AGRARIA.TODAY – Sinkronisasi tata ruang, perizinan, kawasan hutan, dan Hak atas Tanah menjadi salah satu fokus bahasan pada pelaksanaan Gugus Tugas Reforma Agraria (GTRA) Summit 2022 mendatang. Isu ini dipilih karena saat ini pemerintah tengah berupaya untuk mengatasi masalah yang muncul terkait perizinan berusaha, termasuk izin usaha pertambangan. Bila mengacu pada masalah yang terjadi di Provinsi Maluku Utara, selain faktor pertanahan dan tata ruang, faktor lain yang bersinggungan dengan masalah pertambangan adalah kehutanan.

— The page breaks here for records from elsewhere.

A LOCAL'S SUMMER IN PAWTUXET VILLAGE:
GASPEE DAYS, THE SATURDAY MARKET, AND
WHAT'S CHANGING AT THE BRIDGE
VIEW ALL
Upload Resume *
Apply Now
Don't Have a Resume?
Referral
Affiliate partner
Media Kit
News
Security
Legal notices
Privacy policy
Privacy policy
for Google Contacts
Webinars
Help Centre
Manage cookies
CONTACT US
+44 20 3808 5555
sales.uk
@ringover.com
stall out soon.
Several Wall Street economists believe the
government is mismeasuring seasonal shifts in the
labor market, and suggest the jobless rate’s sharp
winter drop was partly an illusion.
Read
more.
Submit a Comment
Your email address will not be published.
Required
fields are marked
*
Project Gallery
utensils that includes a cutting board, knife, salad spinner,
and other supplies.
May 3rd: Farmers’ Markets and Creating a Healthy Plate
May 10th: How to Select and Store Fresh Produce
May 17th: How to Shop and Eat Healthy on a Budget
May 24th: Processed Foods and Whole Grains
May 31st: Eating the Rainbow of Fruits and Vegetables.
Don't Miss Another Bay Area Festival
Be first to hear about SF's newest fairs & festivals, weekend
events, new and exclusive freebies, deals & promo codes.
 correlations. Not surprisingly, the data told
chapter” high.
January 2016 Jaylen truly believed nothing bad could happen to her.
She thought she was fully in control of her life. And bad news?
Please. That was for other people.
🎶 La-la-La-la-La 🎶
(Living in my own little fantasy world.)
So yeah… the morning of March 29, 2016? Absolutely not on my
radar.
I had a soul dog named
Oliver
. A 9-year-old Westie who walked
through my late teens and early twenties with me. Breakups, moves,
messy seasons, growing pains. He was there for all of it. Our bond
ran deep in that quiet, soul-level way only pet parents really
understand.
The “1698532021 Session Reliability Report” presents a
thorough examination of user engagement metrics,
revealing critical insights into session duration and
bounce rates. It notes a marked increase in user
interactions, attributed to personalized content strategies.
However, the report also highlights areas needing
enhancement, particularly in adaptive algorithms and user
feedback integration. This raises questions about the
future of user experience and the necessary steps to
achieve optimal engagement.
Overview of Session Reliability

Terbitnya Undang-Undang (UU) Nomor 3 Tahun 2020 tentang Pertambangan Mineral dan Batubara memang memberikan payung hukum untuk izin pertambangan. Namun, yang menjadi tujuan utama pemerintah termasuk Kementerian Agraria dan Tata Ruang/Badan Pertanahan Nasional (ATR/BPN) bukan hanya kepastian hukum tapi juga kesejahteraan masyarakat Indonesia.

Demi mewujudkan tujuan tersebut, kementerian/lembaga (K/L) perlu bahu-membahu dalam memetakan masalah. Sehingga kemudian dapat tercipta solusi yang telah merangkul seluruh aspek dari sektor terkait. Melalui Diskusi Publik #RoadtoWakatobi ke-23 GTRA Summit 2022, para pemangku kepentingan duduk bersama membahas opini, rencana, fakta, dan harapan seputar pertambangan serta mitigasi masalahnya, terkhusus di Maluku Utara.

“Ketika informasi awalnya saja tidak saling tahu, bisa menjadi problem. Dengan sharing data dari awal, kita bisa tahu lokasi potensi problem, risikonya apa. Dan nanti disiapkan mitigasinya. Sehingga nanti tidak muncul masalah hukum,” ujar Wakil Menteri ATR/Wakil Kepala BPN, Surya Tjandra saat memimpin Diskusi Publik bertema Membangun Kepercayaan di Bidang Pertanahan antar Masyarakat, Pemerintah, dan Kegiatan Usaha Pertambangan yang diadakan secara daring dan luring di Sahid Bela Hotel, Provinsi Maluku Utara (23/05/2022).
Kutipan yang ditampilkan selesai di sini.